Diğerleri onu onayladı.
"Iyide o piskopat dediği adam kim acaba? Yani kıza ne yapmış ola bilirki yardım istemeğe utanıyor?" Güneş gözlerini kağıtdan ayırmadan sordu.
"Ve en önemlisi, günlüğü kim aldı?" Ege bana bakarak sordu.
"Yada nerde düşürdün?" Zeyneb hala telefizyona bakıyordu.
Bu hakta biraz daha konuştuktan sonra herkes evlerine dağıldı.
Üzgün, kafası karışmış, şaşkın, ve yorgunduk.
* * *
Alarım çaldığında kapatmak yerine şarkıyı dinliyordum.Ne kadar şarkıdan soyumamıştım dinlemek istiyordum.
Her sabah alarm çaldığında sinirleniyorum, bende en sevdiğim şarkıyı alarm sesim yaptım, ama biliyorum yakında bu şarkıyada gıcık olucam.Günlük demişken, günlük tutmaya karar verdim. Okula gitdigimde çocuklardan benim hakkımda birşeyler yazmasını isteyecek, sonra yazmaya başlicaktım.
Evden çıktığımda Egeyle karşılaştım. Kafasını yere eğmiş yerdeki çizgikere basmamaya çalışarak, birazda üzgün şekilde geliyordu. Bizim evin önünde olduğunu anladığında kafasını yerden kaldırdı.Nasıl anladı derseniz, hep benim gibi yerdeki cizgilere basmamaya çalışarak gezer, artık evin önündeki çizgileri ezberledi. Snsnsnns.
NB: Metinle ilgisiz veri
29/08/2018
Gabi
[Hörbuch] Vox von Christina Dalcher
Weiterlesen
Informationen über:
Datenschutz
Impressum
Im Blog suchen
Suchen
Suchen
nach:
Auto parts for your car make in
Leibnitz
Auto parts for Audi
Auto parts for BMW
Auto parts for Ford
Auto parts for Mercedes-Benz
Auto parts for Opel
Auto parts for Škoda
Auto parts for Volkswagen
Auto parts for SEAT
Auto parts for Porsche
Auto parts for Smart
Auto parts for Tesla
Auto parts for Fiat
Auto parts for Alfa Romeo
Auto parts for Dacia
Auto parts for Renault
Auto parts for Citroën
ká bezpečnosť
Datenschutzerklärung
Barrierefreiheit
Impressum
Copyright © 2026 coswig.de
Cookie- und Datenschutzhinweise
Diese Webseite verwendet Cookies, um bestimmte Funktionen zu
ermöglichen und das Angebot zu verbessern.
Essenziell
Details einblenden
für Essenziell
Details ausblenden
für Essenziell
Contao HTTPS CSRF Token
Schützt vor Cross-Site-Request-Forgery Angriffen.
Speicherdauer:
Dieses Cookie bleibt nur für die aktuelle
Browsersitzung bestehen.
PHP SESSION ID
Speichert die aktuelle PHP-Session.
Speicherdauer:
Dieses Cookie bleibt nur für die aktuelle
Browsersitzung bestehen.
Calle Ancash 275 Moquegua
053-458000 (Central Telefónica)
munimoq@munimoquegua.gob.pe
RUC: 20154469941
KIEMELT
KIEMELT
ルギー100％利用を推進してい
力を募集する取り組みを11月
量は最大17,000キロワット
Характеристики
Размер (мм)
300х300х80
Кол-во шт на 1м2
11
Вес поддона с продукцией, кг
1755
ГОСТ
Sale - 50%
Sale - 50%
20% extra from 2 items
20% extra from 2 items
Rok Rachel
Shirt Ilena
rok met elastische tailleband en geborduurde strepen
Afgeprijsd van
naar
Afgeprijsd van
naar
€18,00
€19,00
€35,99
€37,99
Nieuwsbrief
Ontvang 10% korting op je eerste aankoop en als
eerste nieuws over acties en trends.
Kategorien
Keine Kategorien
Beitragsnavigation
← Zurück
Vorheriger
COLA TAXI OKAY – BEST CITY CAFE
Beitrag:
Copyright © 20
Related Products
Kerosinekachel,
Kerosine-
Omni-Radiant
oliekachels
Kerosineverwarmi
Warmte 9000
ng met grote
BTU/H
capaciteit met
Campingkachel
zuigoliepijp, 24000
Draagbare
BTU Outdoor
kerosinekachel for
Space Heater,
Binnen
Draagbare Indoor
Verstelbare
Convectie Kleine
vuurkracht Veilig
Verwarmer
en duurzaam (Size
Kafasını kaldırdığında beni görüp gülümsedi. Bende onun yanına büyükce gülümseyerek gitdim.
Gülümsememe dahada güldü.
"Küçük Emrah, noldu, niye üzgünsün?"
"Hiç, babam, işte köpekleri görünce ilk biraz kavga etdik, sonra halletdim, onemli bir şey değil yani".
"Tamam, öyle diyorsan"
Okula doğru yürürken diğerleri ile de bukuştuk. Birazdan okula varmıştık.
Her kes yine toplanmıştı.Biz biraz geç kalmıştık.
"Noldu yine acaba?" Güneş kuşkulu sesle hepimizin iç sesini canlandırdı.
"Evet çocuklar okulun yeni müdürü, Kenan bey"
Bu anda 30-40 lı yaşlarda müdür olmak için çok genç görünen bir adam göründü.Mikrafona yaklaşarak:
-Hepinize iyi günler çocuklar, ben yeni müdürünüz Kenan Atasoy, umarım ders yılı boyunca ve gelecek yıllarda çok iyi anlaşırız.Yeni müdür, yeni sistem?